Tom Lasseter of Knight-Ridder continues to do heroic work digging into the reality on the ground in Iraq. He paints a stark picture of Kurdish fealty to Iraq's central government when it comes to the hot-button issue of Kirkuk. The whole piece is worth a read, but it's full of forceful quotes from Kurdish leaders making quite clear their intentions:
The [Kurdish] soldiers said that while they wore Iraqi army uniforms they still considered themselves members of the Peshmerga - the Kurdish militia - and were awaiting orders from Kurdish leaders to break ranks. Many said they wouldn't hesitate to kill their Iraqi army comrades, especially Arabs, if a fight for an independent Kurdistan erupted.
"It doesn't matter if we have to fight the Arabs in our own battalion," said Gabriel Mohammed, a Kurdish soldier in the Iraqi army who was escorting a Knight Ridder reporter through Kirkuk. "Kirkuk will be ours."
[...]
Col. Talib Naji, a Kurd serving in the Iraqi army on the edge of Kirkuk, said he would resist any attempts to dilute the Kurdish presence in his brigade.
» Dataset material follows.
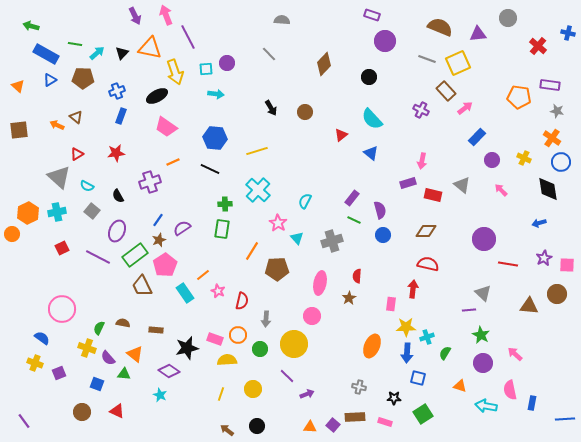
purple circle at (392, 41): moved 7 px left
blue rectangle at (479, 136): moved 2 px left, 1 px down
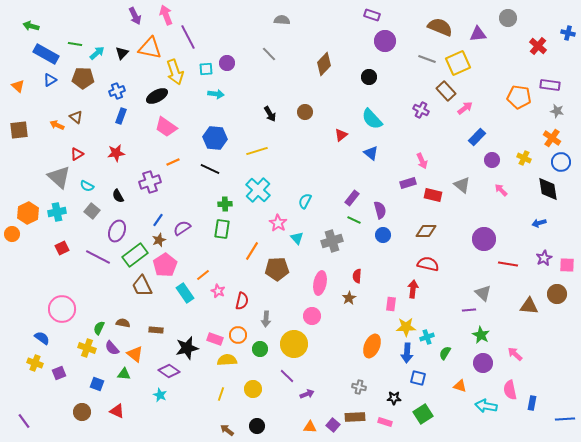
black arrow at (271, 108): moved 1 px left, 6 px down
pink arrow at (422, 161): rotated 35 degrees counterclockwise
purple semicircle at (108, 358): moved 4 px right, 10 px up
"The Ministry of Defense recently sent me 150 Arab soldiers from the south," Naji said. "After two weeks of service, we sent them away. We did not accept them. We will not let them carry through with their plans to bring more Arab soldiers here."
[...]
"Kirkuk is Kurdistan; it does not belong to the Arabs," Hamid Afandi, the minister of Peshmerga for the Kurdistan Democratic Party, one of the two major Kurdish groups, said in an interview at his office in the Kurdish city of Irbil. "If we can resolve this by talking, fine, but if not, then we will resolve it by fighting."
Then, this:
Jafar Mustafir, a close adviser to Iraq's Kurdish interim president, Jalal Talabani, and the deputy head of Peshmerga for the Patriotic Union of Kurdistan, a longtime rival of the Kurdistan Democratic Party, echoed that.
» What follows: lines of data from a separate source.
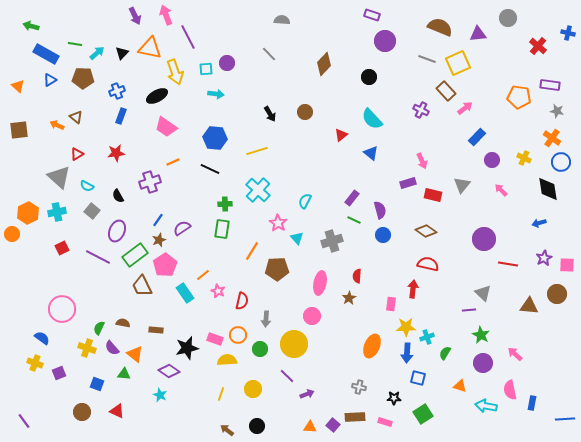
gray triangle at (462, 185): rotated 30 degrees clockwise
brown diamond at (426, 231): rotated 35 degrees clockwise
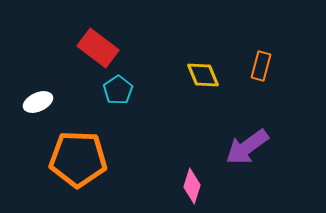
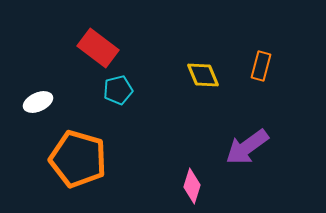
cyan pentagon: rotated 20 degrees clockwise
orange pentagon: rotated 14 degrees clockwise
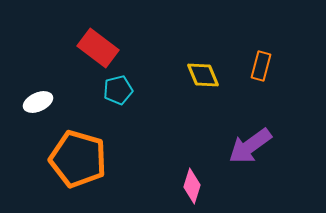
purple arrow: moved 3 px right, 1 px up
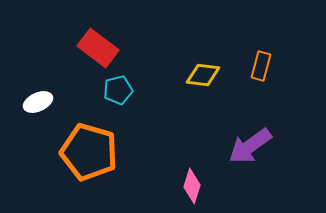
yellow diamond: rotated 60 degrees counterclockwise
orange pentagon: moved 11 px right, 7 px up
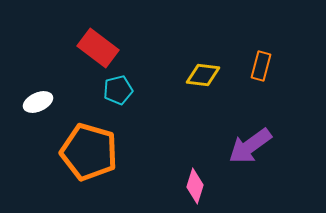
pink diamond: moved 3 px right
"We will do our best diplomatically, and if that fails we will use force" to secure borders for an independent Kurdistan, Mustafir said. "The government in Baghdad will be too weak to use force against the will of the Kurdish people."
Admitting that elections are better than dictatorship only gets you so far, it seems. This is a politics, yes, but it is a nasty, volatile, divisive politics. Probably be better if we find a way to extricate ourselves from it before we're forced to take sides.